I’m trying to train my rabbit agents to collect food in a closed environment. There are four walls around the area that the agents should not touch. If they stay in contact with the wall, they are punished every step.
After some time, instead of trying to collect food (which is available everywhere), they all start to hug the wall despite being heavily punished while doing so. I just can’t understand this kind of behavior, seems like they are trying to pursuit the most negative reward. As seen in the picture, the rabbits are touching the top-left wall corner.
Can you provide an overview of other positive/negative rewards your environment is assigning?
This often happens in cases where the policy cannot find any positive reward signal to optimize and tries to mitigate negative reward accumulation by ending the episode as fast as possible (suicide).
I’ve often seen border/wall seeking when the action space collapses and the agent chooses the same action continuously. You can tell if this is happening by looking at entropy on tensorboard, it will crash to 0 and the policy will collapse and not recover.
The agents are given observation of their hunger and thirst meter, maximum value for each is 110. They decrease overtime and if any of the two drops below 50, the agent is given negative reward every step they stay hungry or thirsty this way.
If the agent stays in collision with food object as seen in above pictures or with a lake (a water source), they are given positive reward. However, when hunger or thirst meter reaches maximum value and the agent keeps touching food/water source, it is given negative reward to prevent overeating.
The wall-hugging behavior starts to appear around step 40M. I’m now at step 78M and the situation has slightly improved (some of the agents start to do something other than hugging wall) but overall the agents are not acting as intended. They either hug the walls, hug the lakes or chase the food endlessly despite being full (and is punished for doing that). I don’t quite get why they cannot make a connection between chasing food and drinking water simultaneously and only stick to one at a time. It’s been more than 48 hours of training now and I think this is taking too much time for a task like this.
Thanks for the suggestion but I already normalized the observation space myself in the code.
So after adjusting the reward value I have got some better result
It now takes the agent ~7 hours before they start picking up the task. The problem was that overeating yields more negative reward than touching the wall. This made the agents think that touching food is bad (at least worse than touching wall) so they tried to avoid all kind of food and water. After making overeating and touching wall yield the same negative result, the performance is better as seen above.

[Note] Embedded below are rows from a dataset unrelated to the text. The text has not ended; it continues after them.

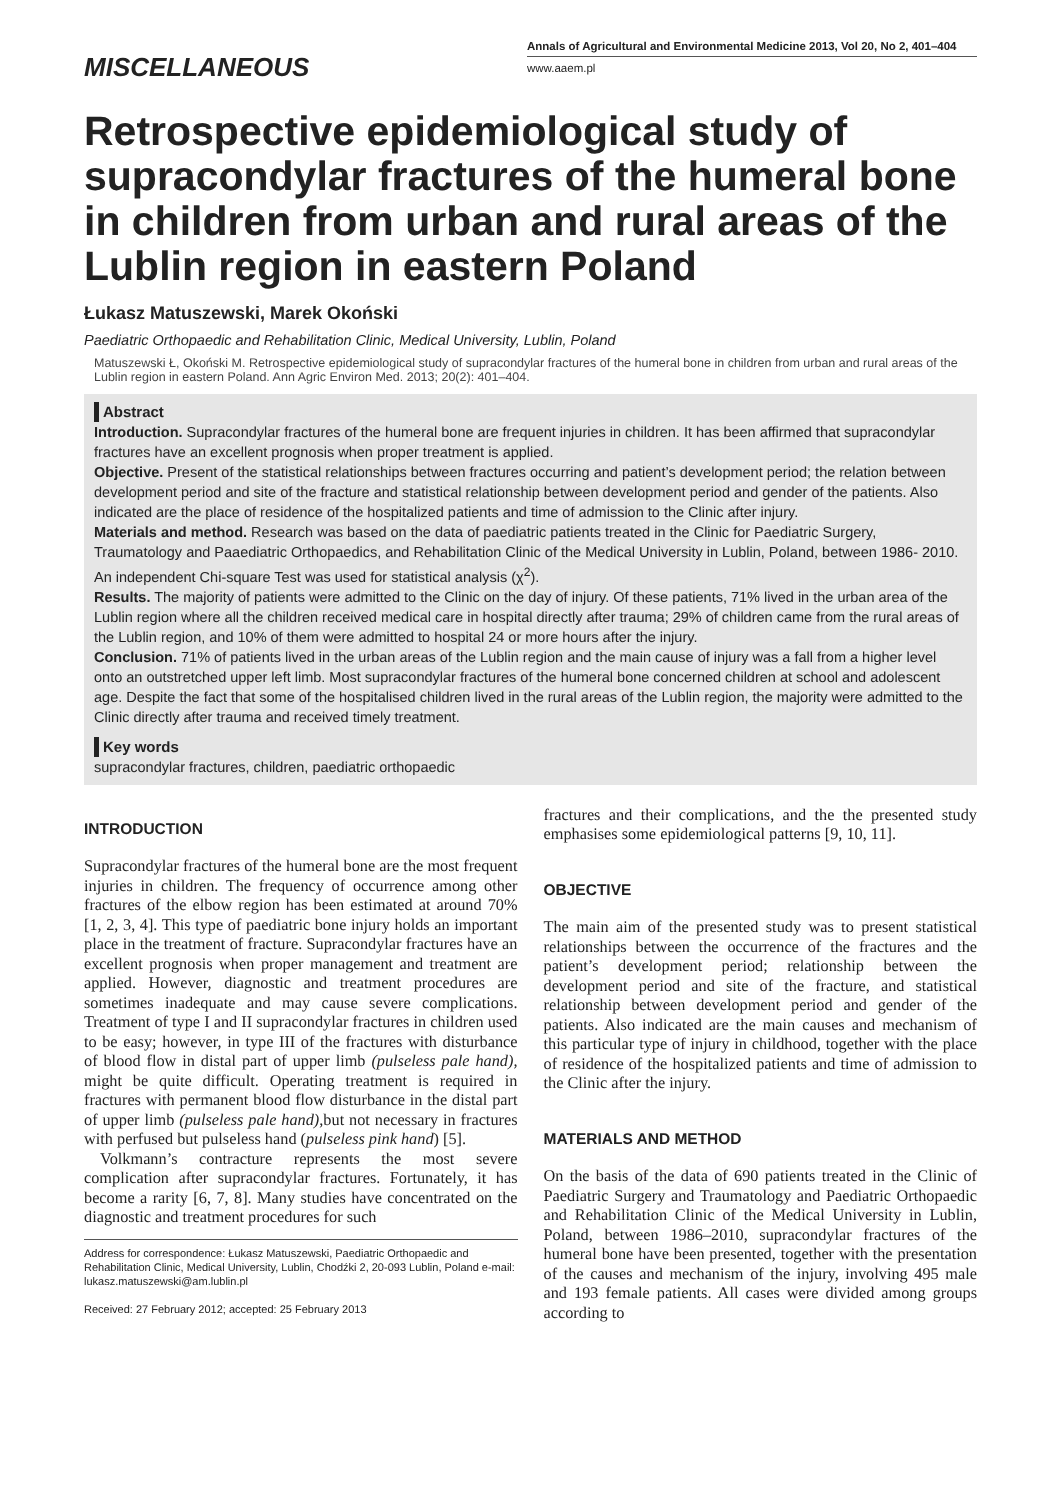MISCELLANEOUS
Annals of Agricultural and Environmental Medicine 2013, Vol 20, No 2, 401–404
www.aaem.pl
Retrospective epidemiological study of supracondylar fractures of the humeral bone in children from urban and rural areas of the Lublin region in eastern Poland
Łukasz Matuszewski, Marek Okoński
Paediatric Orthopaedic and Rehabilitation Clinic, Medical University, Lublin, Poland
Matuszewski Ł, Okoński M. Retrospective epidemiological study of supracondylar fractures of the humeral bone in children from urban and rural areas of the Lublin region in eastern Poland. Ann Agric Environ Med. 2013; 20(2): 401–404.
Abstract
Introduction. Supracondylar fractures of the humeral bone are frequent injuries in children. It has been affirmed that supracondylar fractures have an excellent prognosis when proper treatment is applied.
Objective. Present of the statistical relationships between fractures occurring and patient’s development period; the relation between development period and site of the fracture and statistical relationship between development period and gender of the patients. Also indicated are the place of residence of the hospitalized patients and time of admission to the Clinic after injury.
Materials and method. Research was based on the data of paediatric patients treated in the Clinic for Paediatric Surgery, Traumatology and Paaediatric Orthopaedics, and Rehabilitation Clinic of the Medical University in Lublin, Poland, between 1986- 2010. An independent Chi-square Test was used for statistical analysis (χ<sup>2</sup>).
Results. The majority of patients were admitted to the Clinic on the day of injury. Of these patients, 71% lived in the urban area of the Lublin region where all the children received medical care in hospital directly after trauma; 29% of children came from the rural areas of the Lublin region, and 10% of them were admitted to hospital 24 or more hours after the injury.
Conclusion. 71% of patients lived in the urban areas of the Lublin region and the main cause of injury was a fall from a higher level onto an outstretched upper left limb. Most supracondylar fractures of the humeral bone concerned children at school and adolescent age. Despite the fact that some of the hospitalised children lived in the rural areas of the Lublin region, the majority were admitted to the Clinic directly after trauma and received timely treatment.
Key words
supracondylar fractures, children, paediatric orthopaedic
INTRODUCTION
Supracondylar fractures of the humeral bone are the most frequent injuries in children. The frequency of occurrence among other fractures of the elbow region has been estimated at around 70% [1, 2, 3, 4]. This type of paediatric bone injury holds an important place in the treatment of fracture. Supracondylar fractures have an excellent prognosis when proper management and treatment are applied. However, diagnostic and treatment procedures are sometimes inadequate and may cause severe complications. Treatment of type I and II supracondylar fractures in children used to be easy; however, in type III of the fractures with disturbance of blood flow in distal part of upper limb (pulseless pale hand), might be quite difficult. Operating treatment is required in fractures with permanent blood flow disturbance in the distal part of upper limb (pulseless pale hand), but not necessary in fractures with perfused but pulseless hand (pulseless pink hand) [5].
Volkmann’s contracture represents the most severe complication after supracondylar fractures. Fortunately, it has become a rarity [6, 7, 8]. Many studies have concentrated on the diagnostic and treatment procedures for such
Address for correspondence: Łukasz Matuszewski, Paediatric Orthopaedic and Rehabilitation Clinic, Medical University, Lublin, Chodźki 2, 20-093 Lublin, Poland e-mail: lukasz.matuszewski@am.lublin.pl
Received: 27 February 2012; accepted: 25 February 2013
fractures and their complications, and the the presented study emphasises some epidemiological patterns [9, 10, 11].
OBJECTIVE
The main aim of the presented study was to present statistical relationships between the occurrence of the fractures and the patient’s development period; relationship between the development period and site of the fracture, and statistical relationship between development period and gender of the patients. Also indicated are the main causes and mechanism of this particular type of injury in childhood, together with the place of residence of the hospitalized patients and time of admission to the Clinic after the injury.
MATERIALS AND METHOD
On the basis of the data of 690 patients treated in the Clinic of Paediatric Surgery and Traumatology and Paediatric Orthopaedic and Rehabilitation Clinic of the Medical University in Lublin, Poland, between 1986–2010, supracondylar fractures of the humeral bone have been presented, together with the presentation of the causes and mechanism of the injury, involving 495 male and 193 female patients. All cases were divided among groups according to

Edit: Another change I made was to reduce the number of food objects around the agents. It seems that when the agents happen to overeat, they can’t easily “get away” from the food since there are just so many objects surrounding them and since they are very close, raycast of agent is blocked. From this reason the agents tried to go to a clear spot to get away from the “dangerous” food
You may see faster training by reducing the negative rewards even more, the intuition I use it that the good behavior signals need to drown out the bad ones in early training when the policy is still largely random. I find this also balances the explore/exploit balance a little better in later training.